Architectural design inspired by an iconic Aussie hat

HATS OFF: The Upside Down Akubra House was designed by architect Alexander Symes. Photos by Barton Taylor. Produced with BowerBird.
HATS OFF: The Upside Down Akubra House was designed by architect Alexander Symes. Photos by Barton Taylor. Produced with BowerBird.

Located in the middle of a bull paddock approximately 50 minutes south east of Tamworth sits an off-grid home inspired by the iconic Akubra hat.

The inspiration transpired at the first meeting of architect Alexander Symes and his clients on their farm. The client had selected somewhere quite specific as the site for their new home, a slice of the land with amazing 360 degree views. One of the key challenges for this project was immediately apparent: how to create a low energy, thermally comfortable home that celebrated these views.

It was at this point Symes asked his client for his Akubra. Placing it upside down, Symes explained the concept for the Upside Down Akubra House: a single large-scale roof, reminiscent of the brim of the legendary hat, overhanging the house below. At 2.5 times the size of the building's footprint, the roof would block out the summer sun, yet let in the winter sun to warm the central thermal mass that would form the spine of the home. It would also catch rainwater to run the house, all with a functional home underneath celebrating views in every direction.

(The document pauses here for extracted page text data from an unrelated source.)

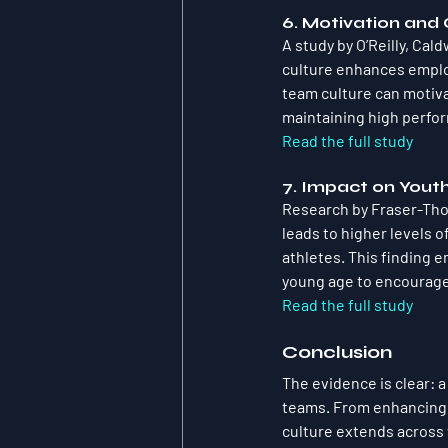
6. Motivation an
A study by O’Reilly, Cal
culture enhances employ
team culture can motiva
maintaining high perfo
Read the full study
7. Impact on Yout
Research by Fraser-Thom
leads to higher levels 
athletes. This finding 
young age to encourage
Read the full study
Conclusion
The evidence is clear: a
teams. From enhancing p
culture extends across 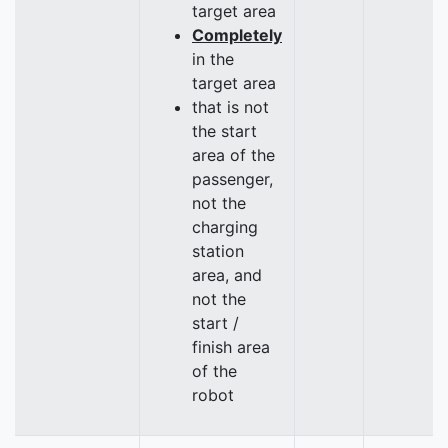
target area
Completely
in the
target area
that is not
the start
area of the
passenger,
not the
charging
station
area, and
not the
start /
finish area
of the
robot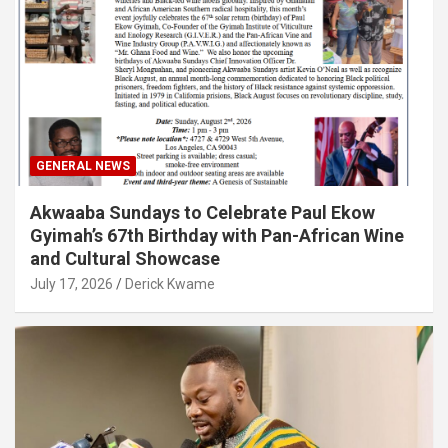
GENERAL NEWS
Akwaaba Sundays to Celebrate Paul Ekow
Gyimah’s 67th Birthday with Pan-African Wine
and Cultural Showcase
July 17, 2026
Derick Kwame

The building generates and stores all its own energy, and collects enough water to run the house and treat its own waste. Living off-grid is not a new concept, but necessary in this remote location with its extreme weather conditions. The off-grid features start at the carport, which stands 4.5 metres at its tallest point and covers an area of 80 square metres. The entry to the home is also where you'll find the single 450 millimetre diameter gutter that collects all rainwater from the 560 square metre roof. The water is channeled to a single point, then free falls into to a simple concrete trough.

A first glimpse of how the house has been nestled into the unique natural surrounds is revealed at the air lock front door. The air lock is made up of two three-metre tall Blackbutt timber framed glass doors, providing a clear view to the grove of native eucalypts. This brings the natural environment into the house, blurring the lines between the inside and out - an important theme throughout the house.

The home then opens up into the open plan study, living and dining areas. The central spine of the building houses the utility and service rooms, leading to an open plan kitchen which flows seamlessly to the large bluestone patio. This creates outdoor rooms that extend the inside out, providing additional opportunities to feel connected to the land.

The west wing of the house contains the modest bedrooms, which have a low window-to- wall ratio to provide privacy and improve the thermal performance of these spaces in the harsh western sun.

The client's brief was for a robust and practical house, so taking cues from simple, practical rural buildings, the dwelling has a metal, timber and concrete material palette. Symes describes the house as "dematerialised", with exposed joinery and concrete walls. The floor is polished concrete with an aggregate that reflects the warm colours of the land and the greens of the bush. Integrated in the floor is in-slab hydronic heating and cooling, which is powered by onsite renewables.

To further manage the extreme temperatures during the year, the facade and roof are highly insulated and sealed with a high-performance water permeable membrane. To provide fresh air to all the rooms without losing or gaining unwanted heat, the ceiling void is fitted with a heat recovery ventilation unit which circulates fresh air to each room and is fitted with a heat exchanger, reducing energy losses.

The Upside Down Akubra House successfully responds to the extreme climatic conditions, has a light touch on the landscape, harnesses natures energy for sufficiency, and connects to the surrounds on which it stands.